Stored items
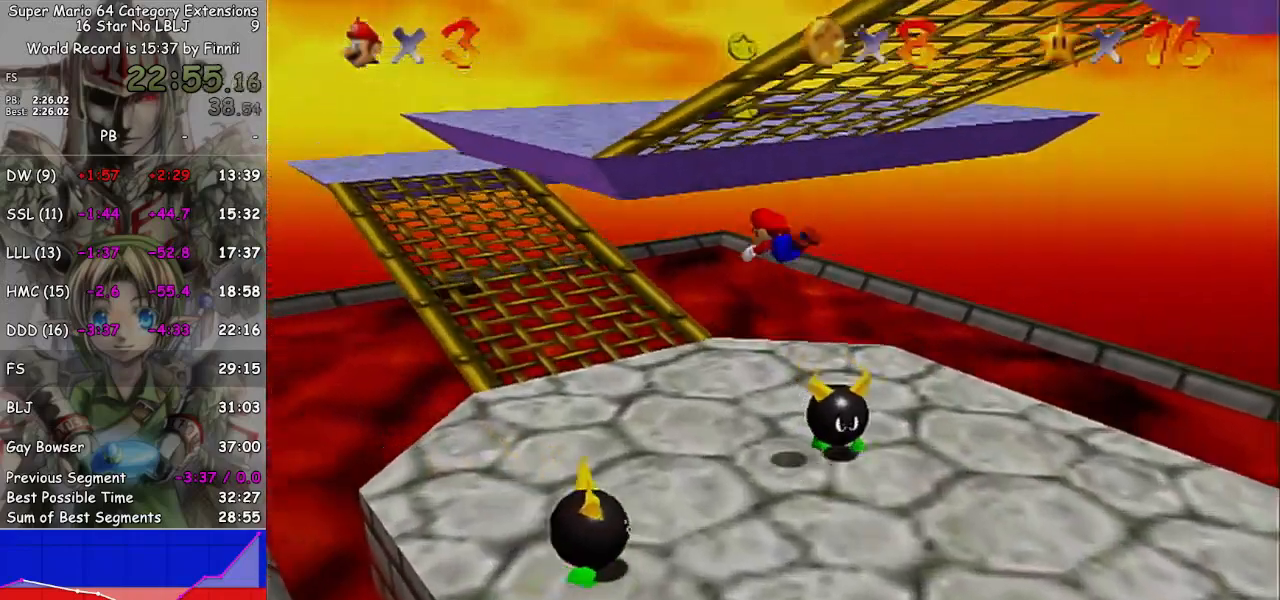
{"buttons": [], "left_stick": "up-left", "right_stick": "center", "events": [[67, "A", "up"]]}
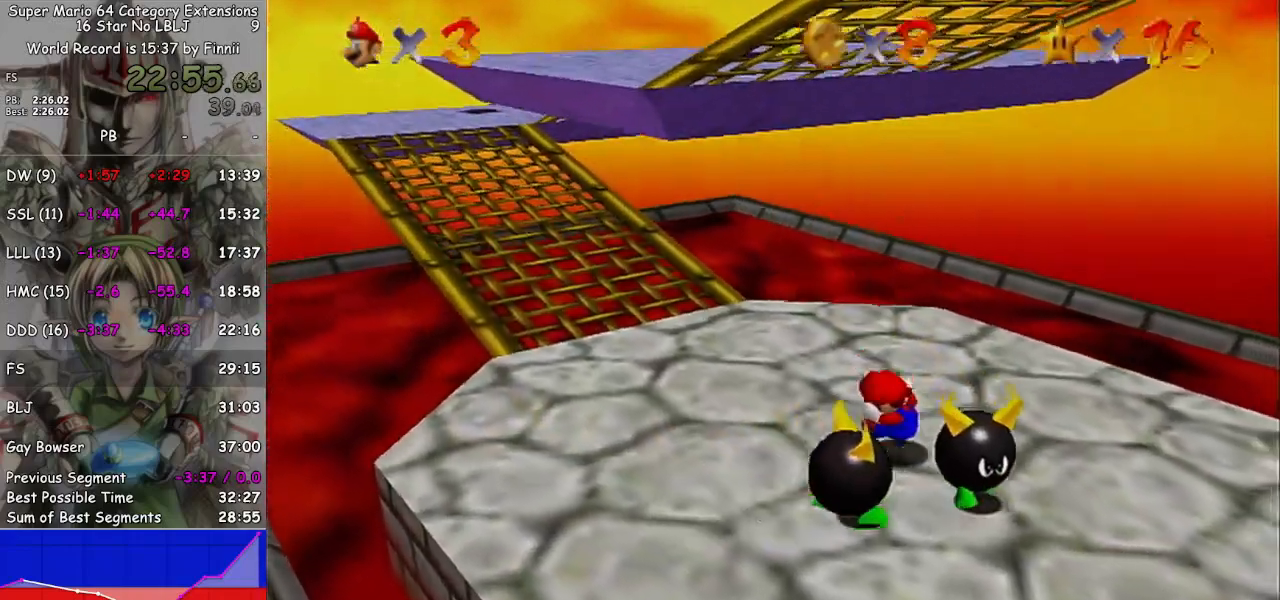
{"buttons": [], "left_stick": "center", "right_stick": "center", "events": [[133, "A", "down"], [233, "A", "up"], [467, "left_stick", "center"]]}
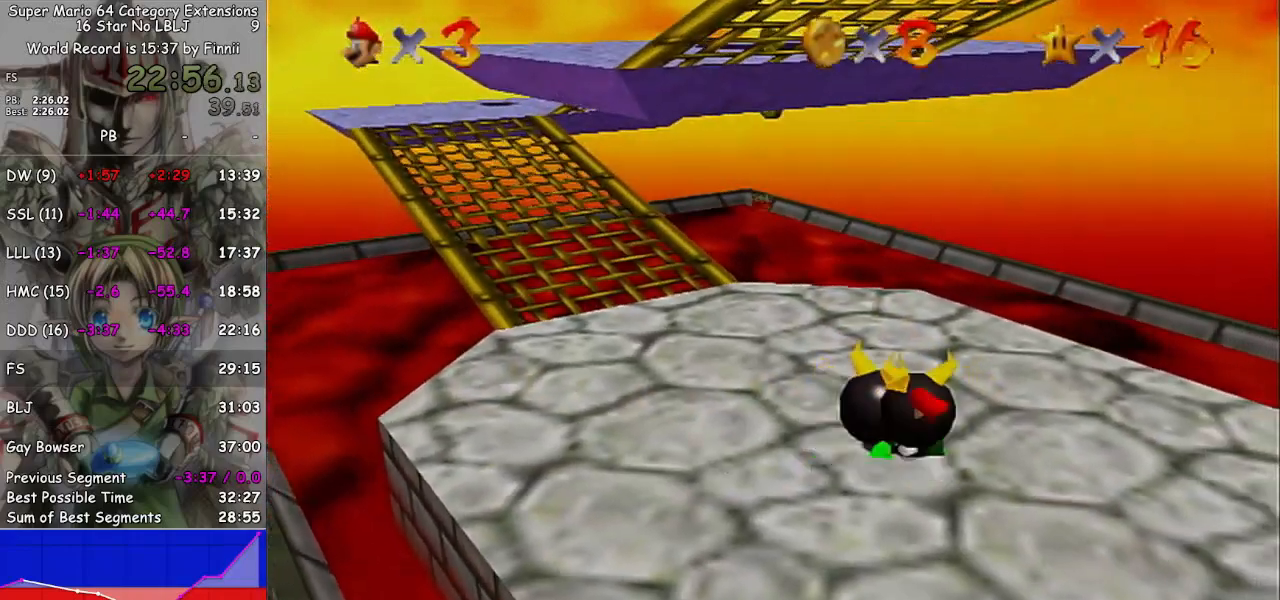
{"buttons": [], "left_stick": "up-left", "right_stick": "center", "events": [[100, "left_stick", "up-left"]]}
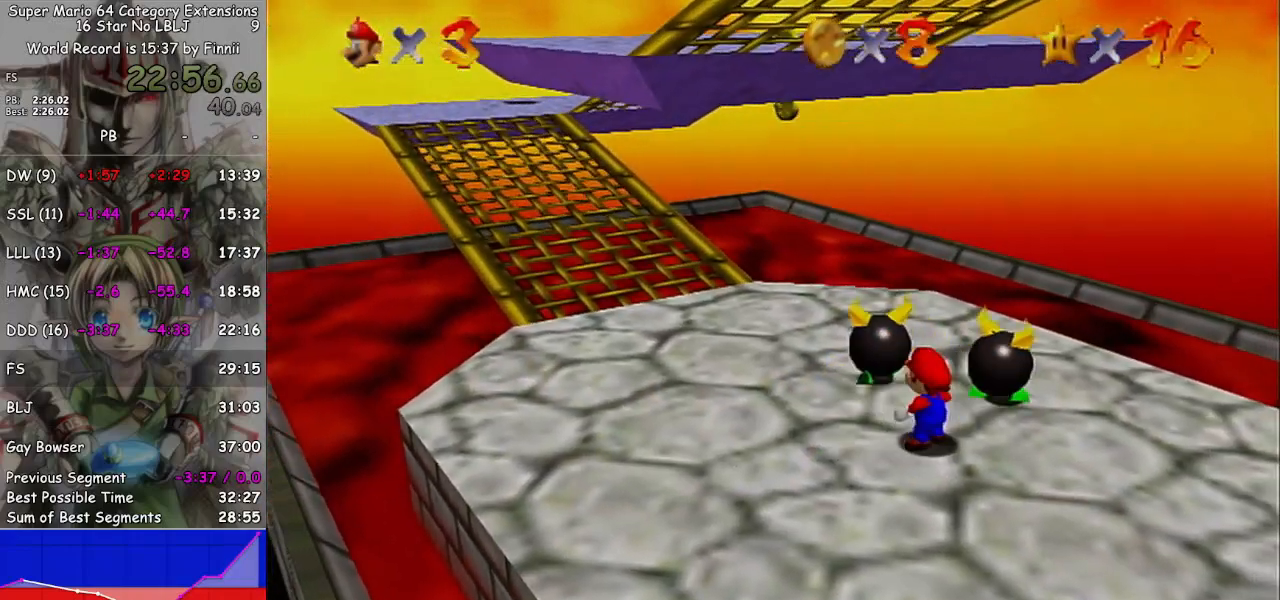
{"buttons": [], "left_stick": "up-left", "right_stick": "center", "events": []}
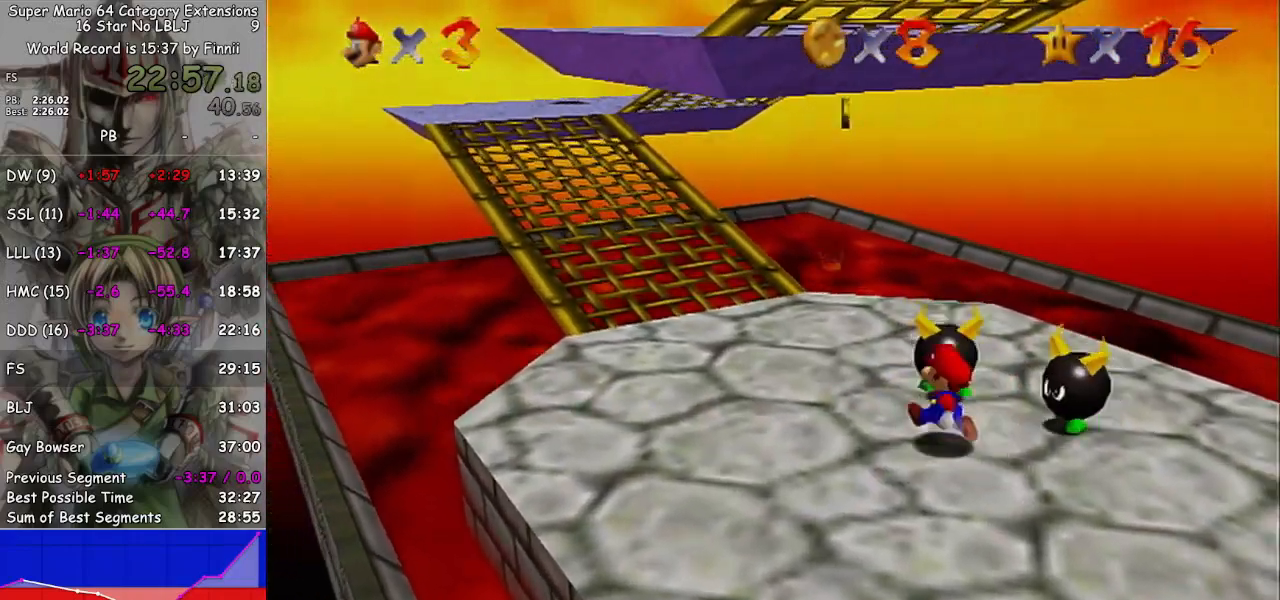
{"buttons": [], "left_stick": "up-left", "right_stick": "center", "events": [[233, "A", "down"], [367, "A", "up"]]}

Task item: Your answer must consist of the entries, unchanged, with no pictures in it.

Answer for the task:
{"buttons": [], "left_stick": "up-left", "right_stick": "center", "events": [[67, "A", "up"]]}
{"buttons": [], "left_stick": "center", "right_stick": "center", "events": [[133, "A", "down"], [233, "A", "up"], [467, "left_stick", "center"]]}
{"buttons": [], "left_stick": "up-left", "right_stick": "center", "events": [[100, "left_stick", "up-left"]]}
{"buttons": [], "left_stick": "up-left", "right_stick": "center", "events": []}
{"buttons": [], "left_stick": "up-left", "right_stick": "center", "events": [[233, "A", "down"], [367, "A", "up"]]}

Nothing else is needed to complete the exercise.